• [WHAT YOU WILL DO] Update these lines so that every "collector number" becomes "field number", leaving everything else unchanged.

• [MATERIAL SUPPLIED]
--*--
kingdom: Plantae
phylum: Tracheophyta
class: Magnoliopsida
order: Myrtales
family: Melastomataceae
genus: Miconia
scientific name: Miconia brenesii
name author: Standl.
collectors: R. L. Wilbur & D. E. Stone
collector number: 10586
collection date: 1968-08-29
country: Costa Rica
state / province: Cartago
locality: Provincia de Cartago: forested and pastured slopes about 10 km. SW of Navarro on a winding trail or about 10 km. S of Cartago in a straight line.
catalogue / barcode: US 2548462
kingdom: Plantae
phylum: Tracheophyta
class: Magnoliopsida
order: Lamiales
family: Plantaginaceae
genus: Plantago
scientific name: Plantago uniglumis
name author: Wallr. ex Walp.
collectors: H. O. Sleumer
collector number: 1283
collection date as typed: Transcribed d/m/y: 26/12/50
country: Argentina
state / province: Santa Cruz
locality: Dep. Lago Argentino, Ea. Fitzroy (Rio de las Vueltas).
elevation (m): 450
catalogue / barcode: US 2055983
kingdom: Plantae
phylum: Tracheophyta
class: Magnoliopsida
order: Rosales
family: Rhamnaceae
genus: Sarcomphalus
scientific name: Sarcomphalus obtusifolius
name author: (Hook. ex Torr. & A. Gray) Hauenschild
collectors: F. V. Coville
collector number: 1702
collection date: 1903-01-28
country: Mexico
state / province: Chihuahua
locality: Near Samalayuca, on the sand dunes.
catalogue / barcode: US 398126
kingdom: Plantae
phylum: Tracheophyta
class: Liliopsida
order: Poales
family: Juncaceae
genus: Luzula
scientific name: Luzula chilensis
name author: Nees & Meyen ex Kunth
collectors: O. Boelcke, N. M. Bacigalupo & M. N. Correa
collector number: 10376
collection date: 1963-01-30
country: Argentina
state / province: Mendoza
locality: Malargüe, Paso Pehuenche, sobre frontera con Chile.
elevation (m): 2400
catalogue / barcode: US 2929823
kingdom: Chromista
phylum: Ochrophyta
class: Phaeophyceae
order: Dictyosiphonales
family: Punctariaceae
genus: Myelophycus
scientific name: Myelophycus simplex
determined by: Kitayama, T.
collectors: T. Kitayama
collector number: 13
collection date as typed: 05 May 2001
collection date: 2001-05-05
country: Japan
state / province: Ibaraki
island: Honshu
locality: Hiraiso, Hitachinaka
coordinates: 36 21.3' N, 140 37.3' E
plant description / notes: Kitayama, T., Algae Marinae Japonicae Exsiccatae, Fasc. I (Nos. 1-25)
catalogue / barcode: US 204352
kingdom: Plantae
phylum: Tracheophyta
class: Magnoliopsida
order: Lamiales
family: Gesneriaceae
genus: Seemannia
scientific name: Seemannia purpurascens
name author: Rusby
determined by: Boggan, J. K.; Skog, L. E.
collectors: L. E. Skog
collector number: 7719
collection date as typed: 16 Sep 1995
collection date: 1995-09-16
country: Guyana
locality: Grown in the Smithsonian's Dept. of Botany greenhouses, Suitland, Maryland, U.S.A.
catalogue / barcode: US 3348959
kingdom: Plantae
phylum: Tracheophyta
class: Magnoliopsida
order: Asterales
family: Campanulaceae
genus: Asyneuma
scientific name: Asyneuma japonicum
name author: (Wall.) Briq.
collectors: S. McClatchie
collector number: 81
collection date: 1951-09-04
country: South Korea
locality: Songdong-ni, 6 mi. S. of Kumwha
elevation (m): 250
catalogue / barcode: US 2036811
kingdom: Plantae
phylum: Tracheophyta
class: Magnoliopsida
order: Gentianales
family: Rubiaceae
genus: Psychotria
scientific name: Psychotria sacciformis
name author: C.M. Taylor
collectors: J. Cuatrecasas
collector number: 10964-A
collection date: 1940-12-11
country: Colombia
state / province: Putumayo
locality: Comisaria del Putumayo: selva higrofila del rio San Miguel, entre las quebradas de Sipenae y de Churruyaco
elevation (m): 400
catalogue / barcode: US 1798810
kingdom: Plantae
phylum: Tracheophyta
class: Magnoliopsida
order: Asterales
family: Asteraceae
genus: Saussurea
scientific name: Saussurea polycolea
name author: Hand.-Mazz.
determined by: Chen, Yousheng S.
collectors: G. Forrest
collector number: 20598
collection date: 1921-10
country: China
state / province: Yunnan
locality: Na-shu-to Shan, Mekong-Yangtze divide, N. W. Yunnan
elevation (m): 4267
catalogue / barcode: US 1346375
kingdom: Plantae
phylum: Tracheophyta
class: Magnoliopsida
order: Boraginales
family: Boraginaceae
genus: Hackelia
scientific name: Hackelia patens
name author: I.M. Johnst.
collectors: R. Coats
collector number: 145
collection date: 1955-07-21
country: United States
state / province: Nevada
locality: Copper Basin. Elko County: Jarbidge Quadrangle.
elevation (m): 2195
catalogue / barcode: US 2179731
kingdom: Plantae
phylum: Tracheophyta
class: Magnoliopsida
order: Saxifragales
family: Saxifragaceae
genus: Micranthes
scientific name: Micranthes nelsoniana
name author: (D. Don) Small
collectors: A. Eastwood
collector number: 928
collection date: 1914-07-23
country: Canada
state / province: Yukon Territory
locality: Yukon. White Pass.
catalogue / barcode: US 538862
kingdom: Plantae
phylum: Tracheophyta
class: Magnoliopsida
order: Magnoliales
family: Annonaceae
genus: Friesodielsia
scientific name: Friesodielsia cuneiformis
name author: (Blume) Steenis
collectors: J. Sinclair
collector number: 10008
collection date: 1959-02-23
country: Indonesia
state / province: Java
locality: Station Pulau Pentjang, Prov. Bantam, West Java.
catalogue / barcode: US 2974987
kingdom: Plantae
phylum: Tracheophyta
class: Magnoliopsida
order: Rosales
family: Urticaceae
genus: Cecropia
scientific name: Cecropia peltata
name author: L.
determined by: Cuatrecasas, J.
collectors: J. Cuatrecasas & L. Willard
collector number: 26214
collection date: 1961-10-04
--*--
• [TASK RESPONSE]
kingdom: Plantae
phylum: Tracheophyta
class: Magnoliopsida
order: Myrtales
family: Melastomataceae
genus: Miconia
scientific name: Miconia brenesii
name author: Standl.
collectors: R. L. Wilbur & D. E. Stone
field number: 10586
collection date: 1968-08-29
country: Costa Rica
state / province: Cartago
locality: Provincia de Cartago: forested and pastured slopes about 10 km. SW of Navarro on a winding trail or about 10 km. S of Cartago in a straight line.
catalogue / barcode: US 2548462
kingdom: Plantae
phylum: Tracheophyta
class: Magnoliopsida
order: Lamiales
family: Plantaginaceae
genus: Plantago
scientific name: Plantago uniglumis
name author: Wallr. ex Walp.
collectors: H. O. Sleumer
field number: 1283
collection date as typed: Transcribed d/m/y: 26/12/50
country: Argentina
state / province: Santa Cruz
locality: Dep. Lago Argentino, Ea. Fitzroy (Rio de las Vueltas).
elevation (m): 450
catalogue / barcode: US 2055983
kingdom: Plantae
phylum: Tracheophyta
class: Magnoliopsida
order: Rosales
family: Rhamnaceae
genus: Sarcomphalus
scientific name: Sarcomphalus obtusifolius
name author: (Hook. ex Torr. & A. Gray) Hauenschild
collectors: F. V. Coville
field number: 1702
collection date: 1903-01-28
country: Mexico
state / province: Chihuahua
locality: Near Samalayuca, on the sand dunes.
catalogue / barcode: US 398126
kingdom: Plantae
phylum: Tracheophyta
class: Liliopsida
order: Poales
family: Juncaceae
genus: Luzula
scientific name: Luzula chilensis
name author: Nees & Meyen ex Kunth
collectors: O. Boelcke, N. M. Bacigalupo & M. N. Correa
field number: 10376
collection date: 1963-01-30
country: Argentina
state / province: Mendoza
locality: Malargüe, Paso Pehuenche, sobre frontera con Chile.
elevation (m): 2400
catalogue / barcode: US 2929823
kingdom: Chromista
phylum: Ochrophyta
class: Phaeophyceae
order: Dictyosiphonales
family: Punctariaceae
genus: Myelophycus
scientific name: Myelophycus simplex
determined by: Kitayama, T.
collectors: T. Kitayama
field number: 13
collection date as typed: 05 May 2001
collection date: 2001-05-05
country: Japan
state / province: Ibaraki
island: Honshu
locality: Hiraiso, Hitachinaka
coordinates: 36 21.3' N, 140 37.3' E
plant description / notes: Kitayama, T., Algae Marinae Japonicae Exsiccatae, Fasc. I (Nos. 1-25)
catalogue / barcode: US 204352
kingdom: Plantae
phylum: Tracheophyta
class: Magnoliopsida
order: Lamiales
family: Gesneriaceae
genus: Seemannia
scientific name: Seemannia purpurascens
name author: Rusby
determined by: Boggan, J. K.; Skog, L. E.
collectors: L. E. Skog
field number: 7719
collection date as typed: 16 Sep 1995
collection date: 1995-09-16
country: Guyana
locality: Grown in the Smithsonian's Dept. of Botany greenhouses, Suitland, Maryland, U.S.A.
catalogue / barcode: US 3348959
kingdom: Plantae
phylum: Tracheophyta
class: Magnoliopsida
order: Asterales
family: Campanulaceae
genus: Asyneuma
scientific name: Asyneuma japonicum
name author: (Wall.) Briq.
collectors: S. McClatchie
field number: 81
collection date: 1951-09-04
country: South Korea
locality: Songdong-ni, 6 mi. S. of Kumwha
elevation (m): 250
catalogue / barcode: US 2036811
kingdom: Plantae
phylum: Tracheophyta
class: Magnoliopsida
order: Gentianales
family: Rubiaceae
genus: Psychotria
scientific name: Psychotria sacciformis
name author: C.M. Taylor
collectors: J. Cuatrecasas
field number: 10964-A
collection date: 1940-12-11
country: Colombia
state / province: Putumayo
locality: Comisaria del Putumayo: selva higrofila del rio San Miguel, entre las quebradas de Sipenae y de Churruyaco
elevation (m): 400
catalogue / barcode: US 1798810
kingdom: Plantae
phylum: Tracheophyta
class: Magnoliopsida
order: Asterales
family: Asteraceae
genus: Saussurea
scientific name: Saussurea polycolea
name author: Hand.-Mazz.
determined by: Chen, Yousheng S.
collectors: G. Forrest
field number: 20598
collection date: 1921-10
country: China
state / province: Yunnan
locality: Na-shu-to Shan, Mekong-Yangtze divide, N. W. Yunnan
elevation (m): 4267
catalogue / barcode: US 1346375
kingdom: Plantae
phylum: Tracheophyta
class: Magnoliopsida
order: Boraginales
family: Boraginaceae
genus: Hackelia
scientific name: Hackelia patens
name author: I.M. Johnst.
collectors: R. Coats
field number: 145
collection date: 1955-07-21
country: United States
state / province: Nevada
locality: Copper Basin. Elko County: Jarbidge Quadrangle.
elevation (m): 2195
catalogue / barcode: US 2179731
kingdom: Plantae
phylum: Tracheophyta
class: Magnoliopsida
order: Saxifragales
family: Saxifragaceae
genus: Micranthes
scientific name: Micranthes nelsoniana
name author: (D. Don) Small
collectors: A. Eastwood
field number: 928
collection date: 1914-07-23
country: Canada
state / province: Yukon Territory
locality: Yukon. White Pass.
catalogue / barcode: US 538862
kingdom: Plantae
phylum: Tracheophyta
class: Magnoliopsida
order: Magnoliales
family: Annonaceae
genus: Friesodielsia
scientific name: Friesodielsia cuneiformis
name author: (Blume) Steenis
collectors: J. Sinclair
field number: 10008
collection date: 1959-02-23
country: Indonesia
state / province: Java
locality: Station Pulau Pentjang, Prov. Bantam, West Java.
catalogue / barcode: US 2974987
kingdom: Plantae
phylum: Tracheophyta
class: Magnoliopsida
order: Rosales
family: Urticaceae
genus: Cecropia
scientific name: Cecropia peltata
name author: L.
determined by: Cuatrecasas, J.
collectors: J. Cuatrecasas & L. Willard
field number: 26214
collection date: 1961-10-04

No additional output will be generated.